Tony Accurso fait à nouveau face à la justice

Tony Accurso fait face à des accusations de fraude, de corruption de fonctionnaires, d’abus de confiance et de complot.
Photo: Ryan Remiorz La Presse canadienne Tony Accurso fait face à des accusations de fraude, de corruption de fonctionnaires, d’abus de confiance et de complot.

C’est retour à la case départ pour Tony Accurso dans le dossier de Laval.
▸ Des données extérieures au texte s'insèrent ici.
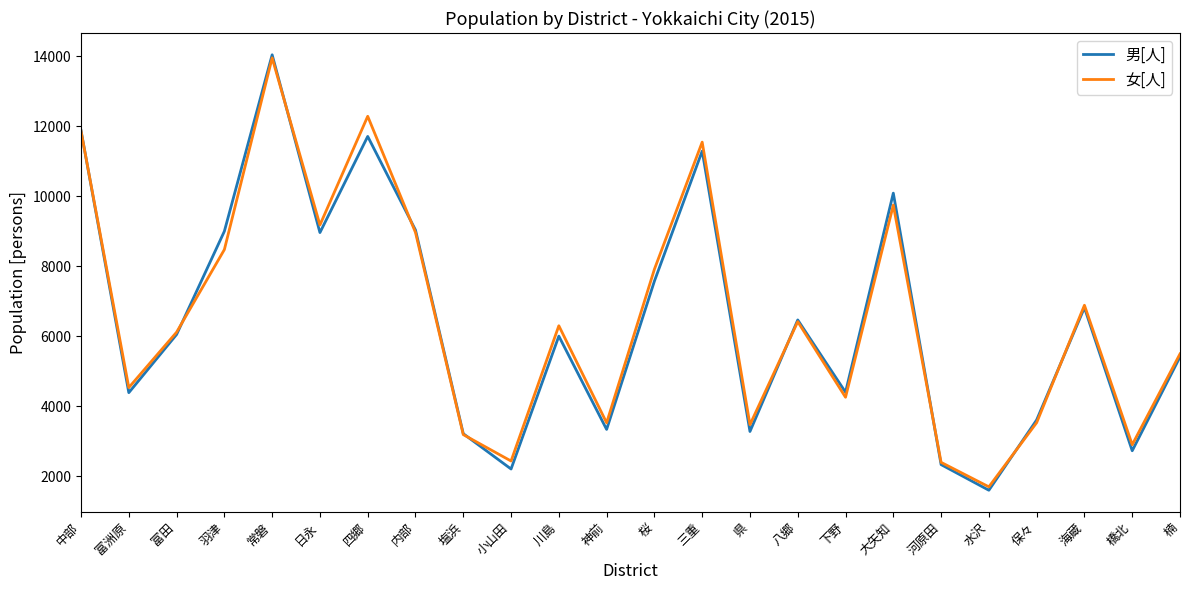

The value of 女[人] at 海蔵 is 1386. True or false?

False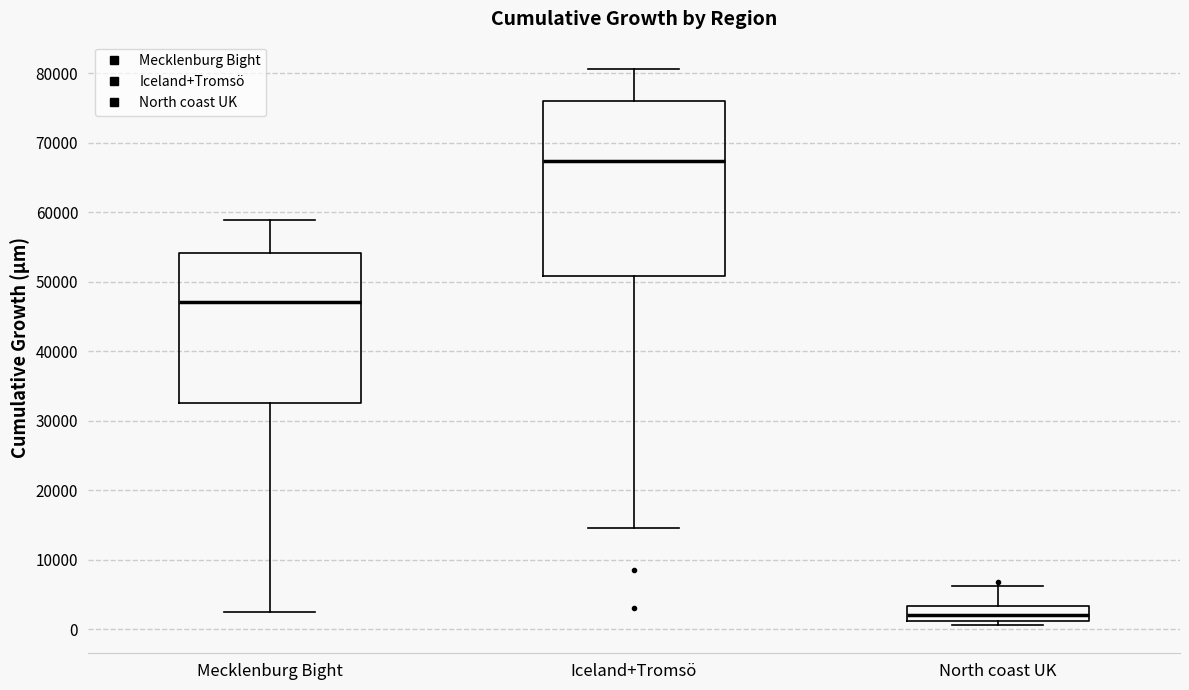

Which box is the tallest, from its lower edge to its upper edge?

Iceland+Tromsö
Après l’avortement inattendu de son premier procès en novembre dernier, l’entrepreneur était de retour au palais de justice de Laval lundi alors que s’amorçait son nouveau procès.

L’homme de 66 ans fait face à des accusations de fraude, de corruption de fonctionnaires, d’abus de confiance et de complot dans le cadre d’un système de partage des contrats et de paiement de ristournes sur ces contrats au parti de l’ex-maire de Laval Gilles Vaillancourt.

La sélection des 12 jurés s’est amorcée lundi au palais de justice de Laval. Ce processus se poursuivra au cours des prochains jours.

À la surprise générale, le procès avait été avorté par le juge James Brunton — au moment où la poursuite s’apprêtait à amorcer ses plaidoiries — après qu’une jurée eut obtenu des informations sur le système de collusion à Laval, qu’elle a par la suite partagées avec d’autres membres du jury.

Mascouche

Il s’agit du deuxième procès de Tony Accurso dans les affaires municipales. En février dernier, l’entrepreneur a été acquitté dans le dossier de Mascouche, où il faisait face à une accusation d’abus de confiance.

L’entrepreneur était soupçonné d’avoir offert des voyages et de l’argent à l’ancien maire, Richard Marcotte.

Ce nouveau procès à Laval représente un test pour l’Unité permanente anticorruption (UPAC),dont la crédibilité a été ébranlée la semaine dernière avec l’acquittement de l’ex-numéro 2 de la Ville de Montréal, Frank Zampino, et de l’entrepreneur Paolo Catania dans le dossier du Faubourg Contrecoeur.

L’UPAC n’avait également pas obtenu les résultats escomptés dans le procès d’Accurso concernant Mascouche. Le Directeur des poursuites criminelles et pénales (DPCP) avait par ailleurs décidé de ne pas porter son acquittement en appel.

Tony Accurso fait partie des 37 personnes arrêtées par l’UPAC en 2013 relativement à un système de collusion et de corruption dans l’octroi des contrats municipaux. Du lot, 27 ont plaidé coupable — dont l’ex-maire Gilles Vaillancourt —, 3 sont décédées et 6 autres ont obtenu un arrêt des procédures. M. Accurso a toujours clamé son innocence.